(Beginning of EXCERPTED DATA)

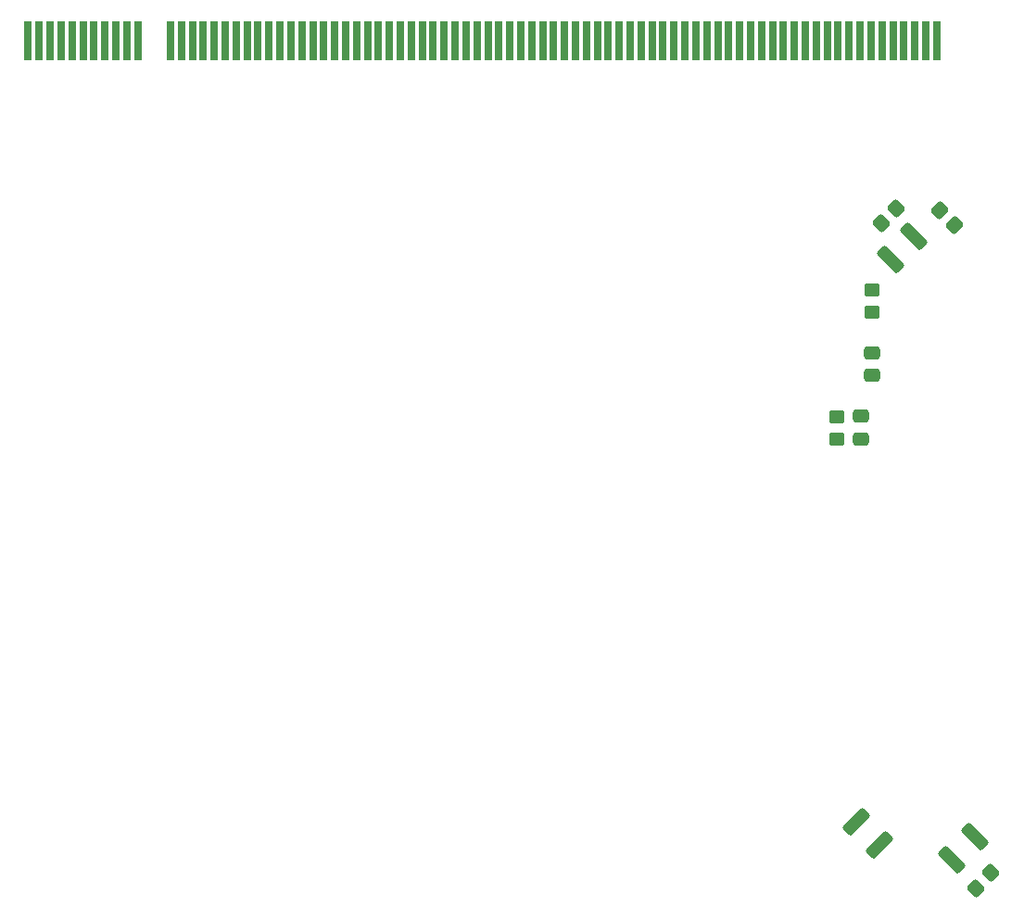
<source format=gbr>
%TF.GenerationSoftware,KiCad,Pcbnew,8.0.5*%
%TF.CreationDate,2024-10-29T15:45:57-04:00*%
%TF.ProjectId,Controller,436f6e74-726f-46c6-9c65-722e6b696361,rev?*%
%TF.SameCoordinates,Original*%
%TF.FileFunction,Paste,Bot*%
%TF.FilePolarity,Positive*%
%FSLAX46Y46*%
G04 Gerber Fmt 4.6, Leading zero omitted, Abs format (unit mm)*
G04 Created by KiCad (PCBNEW 8.0.5) date 2024-10-29 15:45:57*
%MOMM*%
%LPD*%
G01*
G04 APERTURE LIST*
G04 Aperture macros list*
%AMRoundRect*
0 Rectangle with rounded corners*
0 $1 Rounding radius*
0 $2 $3 $4 $5 $6 $7 $8 $9 X,Y pos of 4 corners*
0 Add a 4 corners polygon primitive as box body*
4,1,4,$2,$3,$4,$5,$6,$7,$8,$9,$2,$3,0*
0 Add four circle primitives for the rounded corners*
1,1,$1+$1,$2,$3*
1,1,$1+$1,$4,$5*
1,1,$1+$1,$6,$7*
1,1,$1+$1,$8,$9*
0 Add four rect primitives between the rounded corners*
20,1,$1+$1,$2,$3,$4,$5,0*
20,1,$1+$1,$4,$5,$6,$7,0*
20,1,$1+$1,$6,$7,$8,$9,0*
20,1,$1+$1,$8,$9,$2,$3,0*%
G04 Aperture macros list end*
%ADD10RoundRect,0.250000X-1.007627X-0.548008X-0.548008X-1.007627X1.007627X0.548008X0.548008X1.007627X0*%
%ADD11RoundRect,0.250000X0.565685X0.070711X0.070711X0.565685X-0.565685X-0.070711X-0.070711X-0.565685X0*%
%ADD12RoundRect,0.250000X0.548008X-1.007627X1.007627X-0.548008X-0.548008X1.007627X-1.007627X0.548008X0*%
%ADD13R,0.700000X3.600000*%
%ADD14RoundRect,0.250000X-0.475000X0.337500X-0.475000X-0.337500X0.475000X-0.337500X0.475000X0.337500X0*%
%ADD15RoundRect,0.250000X0.070711X-0.565685X0.565685X-0.070711X-0.070711X0.565685X-0.565685X0.070711X0*%
%ADD16RoundRect,0.250000X0.450000X-0.350000X0.450000X0.350000X-0.450000X0.350000X-0.450000X-0.350000X0*%
%ADD17RoundRect,0.250000X-0.548008X1.007627X-1.007627X0.548008X0.548008X-1.007627X1.007627X-0.548008X0*%
%ADD18RoundRect,0.250000X-0.070711X0.565685X-0.565685X0.070711X0.070711X-0.565685X0.565685X-0.070711X0*%
%ADD19RoundRect,0.250000X-0.450000X0.350000X-0.450000X-0.350000X0.450000X-0.350000X0.450000X0.350000X0*%
G04 APERTURE END LIST*
D10*
%TO.C,C3*%
X222386534Y-114814034D03*
X224472500Y-116900000D03*
%TD*%
D11*
%TO.C,R5*%
X231386714Y-60314214D03*
X229972500Y-58900000D03*
%TD*%
D12*
%TO.C,C5*%
X225519517Y-63412983D03*
X227605483Y-61327017D03*
%TD*%
D13*
%TO.C,J2*%
X146725000Y-43450000D03*
X147725000Y-43450000D03*
X148725000Y-43450000D03*
X149725000Y-43450000D03*
X150725000Y-43450000D03*
X151725000Y-43450000D03*
X152725000Y-43450000D03*
X153725000Y-43450000D03*
X154725000Y-43450000D03*
X155725000Y-43450000D03*
X156725000Y-43450000D03*
X159725000Y-43450000D03*
X160725000Y-43450000D03*
X161725000Y-43450000D03*
X162725000Y-43450000D03*
X163725000Y-43450000D03*
X164725000Y-43450000D03*
X165725000Y-43450000D03*
X166725000Y-43450000D03*
X167725000Y-43450000D03*
X168725000Y-43450000D03*
X169725000Y-43450000D03*
X170725000Y-43450000D03*
X171725000Y-43450000D03*
X172725000Y-43450000D03*
X173725000Y-43450000D03*
X174725000Y-43450000D03*
X175725000Y-43450000D03*
X176725000Y-43450000D03*
X177725000Y-43450000D03*
X178725000Y-43450000D03*
X179725000Y-43450000D03*
X180725000Y-43450000D03*
X181725000Y-43450000D03*
X182725000Y-43450000D03*
X183725000Y-43450000D03*
X184725000Y-43450000D03*
X185725000Y-43450000D03*
X186725000Y-43450000D03*
X187725000Y-43450000D03*
X188725000Y-43450000D03*
X189725000Y-43450000D03*
X190725000Y-43450000D03*
X191725000Y-43450000D03*
X192725000Y-43450000D03*
X193725000Y-43450000D03*
X194725000Y-43450000D03*
X195725000Y-43450000D03*
X196725000Y-43450000D03*
X197725000Y-43450000D03*
X198725000Y-43450000D03*
X199725000Y-43450000D03*
X200725000Y-43450000D03*
X201725000Y-43450000D03*
X202725000Y-43450000D03*
X203725000Y-43450000D03*
X204725000Y-43450000D03*
X205725000Y-43450000D03*
X206725000Y-43450000D03*
X207725000Y-43450000D03*
X208725000Y-43450000D03*
X209725000Y-43450000D03*
X210725000Y-43450000D03*
X211725000Y-43450000D03*
X212725000Y-43450000D03*
X213725000Y-43450000D03*
X214725000Y-43450000D03*
X215725000Y-43450000D03*
X216725000Y-43450000D03*
X217725000Y-43450000D03*
X218725000Y-43450000D03*
X219725000Y-43450000D03*
X220725000Y-43450000D03*
X221725000Y-43450000D03*
X222725000Y-43450000D03*
X223725000Y-43450000D03*
X224725000Y-43450000D03*
X225725000Y-43450000D03*
X226725000Y-43450000D03*
X227725000Y-43450000D03*
X228725000Y-43450000D03*
X229725000Y-43450000D03*
%TD*%
D14*
%TO.C,C1*%
X223805000Y-71962500D03*
X223805000Y-74037500D03*
%TD*%
D15*
%TO.C,R6*%
X224645393Y-60137107D03*
X226059607Y-58722893D03*
%TD*%
D16*
%TO.C,R2*%
X220605000Y-79800000D03*
X220605000Y-77800000D03*
%TD*%
D17*
%TO.C,C4*%
X233208376Y-116182632D03*
X231122410Y-118268598D03*
%TD*%
D18*
%TO.C,R7*%
X234679607Y-119464384D03*
X233265393Y-120878598D03*
%TD*%
D19*
%TO.C,R8*%
X223805000Y-66200000D03*
X223805000Y-68200000D03*
%TD*%
D14*
%TO.C,C2*%
X222805000Y-77762500D03*
X222805000Y-79837500D03*
%TD*%
M02*

</source>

(End of EXCERPTED DATA)

WHAT IS NEEDED | Retype the entries exactly, skipping every picture.

RESULT FOR THIS TASK |
<source format=gbr>
%TF.GenerationSoftware,KiCad,Pcbnew,8.0.5*%
%TF.CreationDate,2024-10-29T15:45:57-04:00*%
%TF.ProjectId,Controller,436f6e74-726f-46c6-9c65-722e6b696361,rev?*%
%TF.SameCoordinates,Original*%
%TF.FileFunction,Paste,Bot*%
%TF.FilePolarity,Positive*%
%FSLAX46Y46*%
G04 Gerber Fmt 4.6, Leading zero omitted, Abs format (unit mm)*
G04 Created by KiCad (PCBNEW 8.0.5) date 2024-10-29 15:45:57*
%MOMM*%
%LPD*%
G01*
G04 APERTURE LIST*
G04 Aperture macros list*
%AMRoundRect*
0 Rectangle with rounded corners*
0 $1 Rounding radius*
0 $2 $3 $4 $5 $6 $7 $8 $9 X,Y pos of 4 corners*
0 Add a 4 corners polygon primitive as box body*
4,1,4,$2,$3,$4,$5,$6,$7,$8,$9,$2,$3,0*
0 Add four circle primitives for the rounded corners*
1,1,$1+$1,$2,$3*
1,1,$1+$1,$4,$5*
1,1,$1+$1,$6,$7*
1,1,$1+$1,$8,$9*
0 Add four rect primitives between the rounded corners*
20,1,$1+$1,$2,$3,$4,$5,0*
20,1,$1+$1,$4,$5,$6,$7,0*
20,1,$1+$1,$6,$7,$8,$9,0*
20,1,$1+$1,$8,$9,$2,$3,0*%
G04 Aperture macros list end*
%ADD10RoundRect,0.250000X-1.007627X-0.548008X-0.548008X-1.007627X1.007627X0.548008X0.548008X1.007627X0*%
%ADD11RoundRect,0.250000X0.565685X0.070711X0.070711X0.565685X-0.565685X-0.070711X-0.070711X-0.565685X0*%
%ADD12RoundRect,0.250000X0.548008X-1.007627X1.007627X-0.548008X-0.548008X1.007627X-1.007627X0.548008X0*%
%ADD13R,0.700000X3.600000*%
%ADD14RoundRect,0.250000X-0.475000X0.337500X-0.475000X-0.337500X0.475000X-0.337500X0.475000X0.337500X0*%
%ADD15RoundRect,0.250000X0.070711X-0.565685X0.565685X-0.070711X-0.070711X0.565685X-0.565685X0.070711X0*%
%ADD16RoundRect,0.250000X0.450000X-0.350000X0.450000X0.350000X-0.450000X0.350000X-0.450000X-0.350000X0*%
%ADD17RoundRect,0.250000X-0.548008X1.007627X-1.007627X0.548008X0.548008X-1.007627X1.007627X-0.548008X0*%
%ADD18RoundRect,0.250000X-0.070711X0.565685X-0.565685X0.070711X0.070711X-0.565685X0.565685X-0.070711X0*%
%ADD19RoundRect,0.250000X-0.450000X0.350000X-0.450000X-0.350000X0.450000X-0.350000X0.450000X0.350000X0*%
G04 APERTURE END LIST*
D10*
%TO.C,C3*%
X222386534Y-114814034D03*
X224472500Y-116900000D03*
%TD*%
D11*
%TO.C,R5*%
X231386714Y-60314214D03*
X229972500Y-58900000D03*
%TD*%
D12*
%TO.C,C5*%
X225519517Y-63412983D03*
X227605483Y-61327017D03*
%TD*%
D13*
%TO.C,J2*%
X146725000Y-43450000D03*
X147725000Y-43450000D03*
X148725000Y-43450000D03*
X149725000Y-43450000D03*
X150725000Y-43450000D03*
X151725000Y-43450000D03*
X152725000Y-43450000D03*
X153725000Y-43450000D03*
X154725000Y-43450000D03*
X155725000Y-43450000D03*
X156725000Y-43450000D03*
X159725000Y-43450000D03*
X160725000Y-43450000D03*
X161725000Y-43450000D03*
X162725000Y-43450000D03*
X163725000Y-43450000D03*
X164725000Y-43450000D03*
X165725000Y-43450000D03*
X166725000Y-43450000D03*
X167725000Y-43450000D03*
X168725000Y-43450000D03*
X169725000Y-43450000D03*
X170725000Y-43450000D03*
X171725000Y-43450000D03*
X172725000Y-43450000D03*
X173725000Y-43450000D03*
X174725000Y-43450000D03*
X175725000Y-43450000D03*
X176725000Y-43450000D03*
X177725000Y-43450000D03*
X178725000Y-43450000D03*
X179725000Y-43450000D03*
X180725000Y-43450000D03*
X181725000Y-43450000D03*
X182725000Y-43450000D03*
X183725000Y-43450000D03*
X184725000Y-43450000D03*
X185725000Y-43450000D03*
X186725000Y-43450000D03*
X187725000Y-43450000D03*
X188725000Y-43450000D03*
X189725000Y-43450000D03*
X190725000Y-43450000D03*
X191725000Y-43450000D03*
X192725000Y-43450000D03*
X193725000Y-43450000D03*
X194725000Y-43450000D03*
X195725000Y-43450000D03*
X196725000Y-43450000D03*
X197725000Y-43450000D03*
X198725000Y-43450000D03*
X199725000Y-43450000D03*
X200725000Y-43450000D03*
X201725000Y-43450000D03*
X202725000Y-43450000D03*
X203725000Y-43450000D03*
X204725000Y-43450000D03*
X205725000Y-43450000D03*
X206725000Y-43450000D03*
X207725000Y-43450000D03*
X208725000Y-43450000D03*
X209725000Y-43450000D03*
X210725000Y-43450000D03*
X211725000Y-43450000D03*
X212725000Y-43450000D03*
X213725000Y-43450000D03*
X214725000Y-43450000D03*
X215725000Y-43450000D03*
X216725000Y-43450000D03*
X217725000Y-43450000D03*
X218725000Y-43450000D03*
X219725000Y-43450000D03*
X220725000Y-43450000D03*
X221725000Y-43450000D03*
X222725000Y-43450000D03*
X223725000Y-43450000D03*
X224725000Y-43450000D03*
X225725000Y-43450000D03*
X226725000Y-43450000D03*
X227725000Y-43450000D03*
X228725000Y-43450000D03*
X229725000Y-43450000D03*
%TD*%
D14*
%TO.C,C1*%
X223805000Y-71962500D03*
X223805000Y-74037500D03*
%TD*%
D15*
%TO.C,R6*%
X224645393Y-60137107D03*
X226059607Y-58722893D03*
%TD*%
D16*
%TO.C,R2*%
X220605000Y-79800000D03*
X220605000Y-77800000D03*
%TD*%
D17*
%TO.C,C4*%
X233208376Y-116182632D03*
X231122410Y-118268598D03*
%TD*%
D18*
%TO.C,R7*%
X234679607Y-119464384D03*
X233265393Y-120878598D03*
%TD*%
D19*
%TO.C,R8*%
X223805000Y-66200000D03*
X223805000Y-68200000D03*
%TD*%
D14*
%TO.C,C2*%
X222805000Y-77762500D03*
X222805000Y-79837500D03*
%TD*%
M02*

</source>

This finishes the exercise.